Answer 11 · 2024-07-31T02:45:00.000Z

the model is chosen by the backend, localwriter is model-agnostic and just uses whatever model is provided at the endpoint.

I'll test for compatibility with Ollama.It's strange that it's not offering a v1/completions endpoint since that seems to have been merged.

Answer 12 · 2024-07-31T02:58:53.000Z

I also get error 400 for http://localhost:11434 which confirms something is wrong with ollama.

Answer 13 · 2024-07-31T03:23:46.000Z

So the problem is that ollama requires model to be specified in the request to the API where text-generation-webui, and koboldcpp don't require this so it isn't specified in the requests localwriter makes. I made a feature request on ollama ollama/ollama#6089 to support this behavior.
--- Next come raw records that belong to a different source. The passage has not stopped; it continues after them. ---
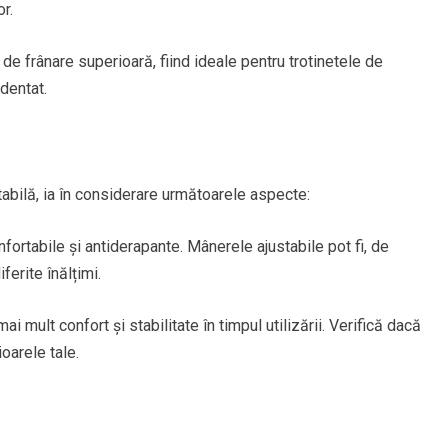
r.
e frânare superioară, fiind ideale pentru trotinetele de
dentat.
tabilă, ia în considerare următoarele aspecte:
ortabile și antiderapante. Mânerele ajustabile pot fi, de
ferite înălțimi.
 mult confort și stabilitate în timpul utilizării. Verifică dacă
oarele tale.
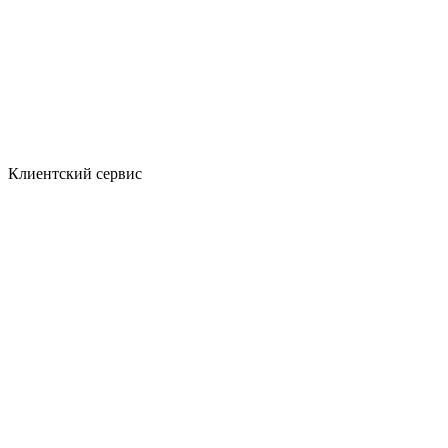
Клиентский сервис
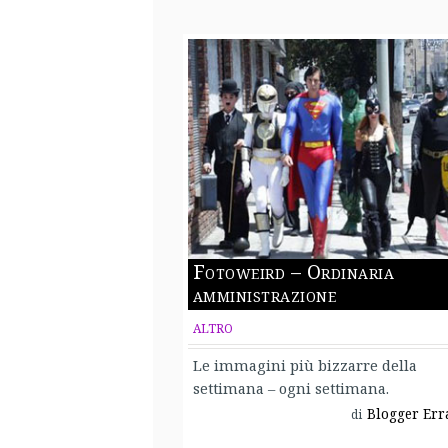
Fotoweird – Ordinaria
amministrazione
ALTRO
Le immagini più bizzarre della
settimana – ogni settimana.
Blogger Err
di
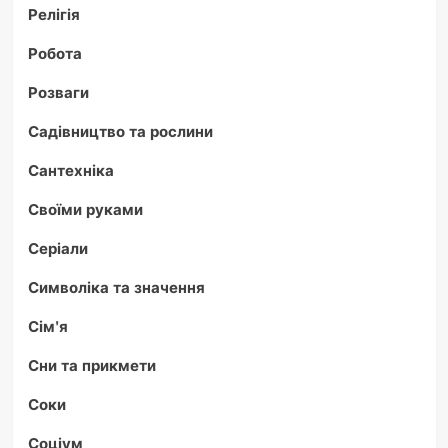
Релігія
Робота
Розваги
Садівництво та рослини
Сантехніка
Своїми руками
Серіали
Символіка та значення
Сім'я
Сни та прикмети
Соки
Соціум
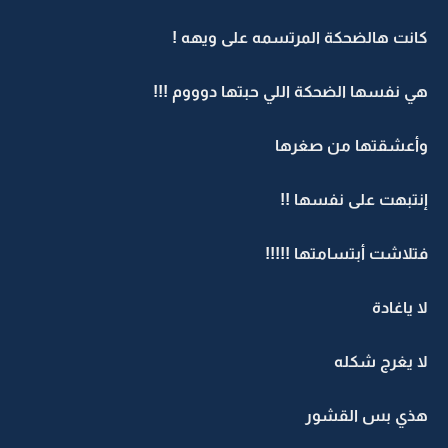
كانت هالضحكة المرتسمه على ويهه !
هي نفسها الضحكة اللي حبتها دوووم !!!
وأعشقتها من صغرها
إنتبهت على نفسها !!
فتلاشت أبتسامتها !!!!!
لا ياغادة
لا يغرج شكله
هذي بس القشور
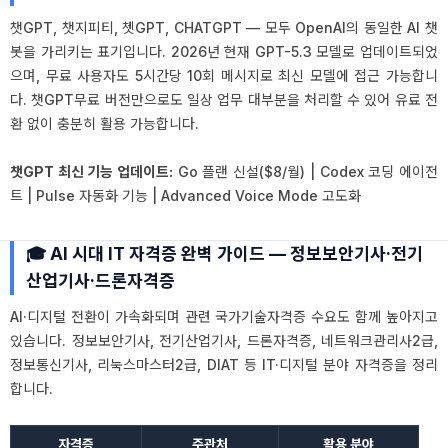
챗GPT, 챗지피티, 쳇GPT, CHATGPT — 모두 OpenAI의 동일한 AI 챗
봇을 가리키는 표기입니다. 2026년 현재 GPT-5.3 모델로 업데이트되었
으며, 무료 사용자도 5시간당 10회 메시지로 최신 모델에 접근 가능합니
다. 챗GPT무료 버전만으로도 일상 업무 대부분을 처리할 수 있어 유료 전
환 없이 충분히 활용 가능합니다.
챗GPT 최신 기능 업데이트:
Go 플랜 신설($8/월) | Codex 코딩 에이전
트 | Pulse 자동화 기능 | Advanced Voice Mode 고도화
🎓 AI 시대 IT 자격증 완벽 가이드 — 정보보안기사·전기
산업기사·드론자격증
AI·디지털 전환이 가속화되며 관련 국가기술자격증 수요도 함께 높아지고
있습니다. 정보보안기사, 전기산업기사, 드론자격증, 네트워크관리사2급,
정보통신기사, 리눅스마스터2급, DIAT 등 IT·디지털 분야 자격증을 정리
합니다.
자격증
주관처
활용 분야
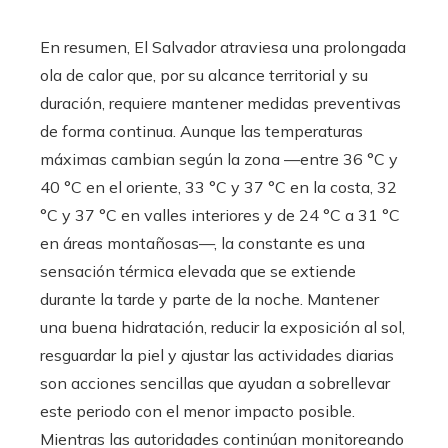
En resumen, El Salvador atraviesa una prolongada
ola de calor que, por su alcance territorial y su
duración, requiere mantener medidas preventivas
de forma continua. Aunque las temperaturas
máximas cambian según la zona —entre 36 °C y
40 °C en el oriente, 33 °C y 37 °C en la costa, 32
°C y 37 °C en valles interiores y de 24 °C a 31 °C
en áreas montañosas—, la constante es una
sensación térmica elevada que se extiende
durante la tarde y parte de la noche. Mantener
una buena hidratación, reducir la exposición al sol,
resguardar la piel y ajustar las actividades diarias
son acciones sencillas que ayudan a sobrellevar
este periodo con el menor impacto posible.
Mientras las autoridades continúan monitoreando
Answer 14 · 2024-07-31T10:40:32.000Z

@balisujohn I don't think that makes sense. Most apps using Ollama let users define the model to be used. We should expand the settings menu to include the default model option. I would absolutely like to specify the models (ideally both embedding and inference) being used to get better output. If I can run a 70b model, I should be able to choose that.
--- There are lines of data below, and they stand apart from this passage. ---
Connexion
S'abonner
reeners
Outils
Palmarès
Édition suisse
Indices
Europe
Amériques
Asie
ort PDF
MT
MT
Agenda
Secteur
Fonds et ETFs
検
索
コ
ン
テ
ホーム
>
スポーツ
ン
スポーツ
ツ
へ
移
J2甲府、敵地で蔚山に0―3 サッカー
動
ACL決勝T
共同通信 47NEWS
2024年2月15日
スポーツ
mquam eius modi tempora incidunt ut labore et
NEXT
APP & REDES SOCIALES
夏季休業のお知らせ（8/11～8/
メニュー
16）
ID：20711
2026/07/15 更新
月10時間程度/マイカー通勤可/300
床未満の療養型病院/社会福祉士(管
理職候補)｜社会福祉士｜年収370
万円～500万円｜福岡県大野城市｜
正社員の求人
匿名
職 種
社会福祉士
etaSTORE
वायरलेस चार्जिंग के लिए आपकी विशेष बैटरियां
Answer 15 · 2024-07-31T16:14:13.000Z

I can add an optional model setting, but ollama should support requests without the model specified to match the other openai api implementations.

Answer 16 · 2024-07-31T16:17:43.000Z

Because the default model setting for localwriter will be no model specified, which will result in a 400 from ollama, whereas ideally it would just pick a model for you.

Answer 17 · 2024-07-31T16:28:50.000Z

Can we add a condition to using the model only if Ollama (port 11434) is being used? So, nothing changes for the other tools. I think even for other tools, we may want to provide an option to pick the model.

Answer 18 · 2024-07-31T17:05:02.000Z

I don't like that kind of implicit conditional logic because another backend could use that port. I will create a setting called model, and it will default to empty string. If it is not an empty string, the model key will be added to the post payload.

Answer 19 · 2024-07-31T17:08:23.000Z

that sounds great...will test it out as soon as you have it ready. Thanks!

Answer 20 · 2024-08-01T04:42:11.000Z

please see the newest release, it works for me with Ollama https://github.com/balisujohn/localwriter/releases/tag/v0.0.3

Answer 21 · 2024-08-01T11:27:32.000Z

Great....it works with Ollama now. We now need to improve the prompts to get better output.

Answer 22 · 2024-08-01T14:24:29.000Z

The prompts work pretty well for me with openchat3.5 with text generation webui, but I noticed ollama with llama3.1 always starts an assistant response and refuses to just extend the selection. Does ollama add extra tokens to the prompt? Also feel free to make a a issue or pr sharing prompts you find that work well for your backend/model combo.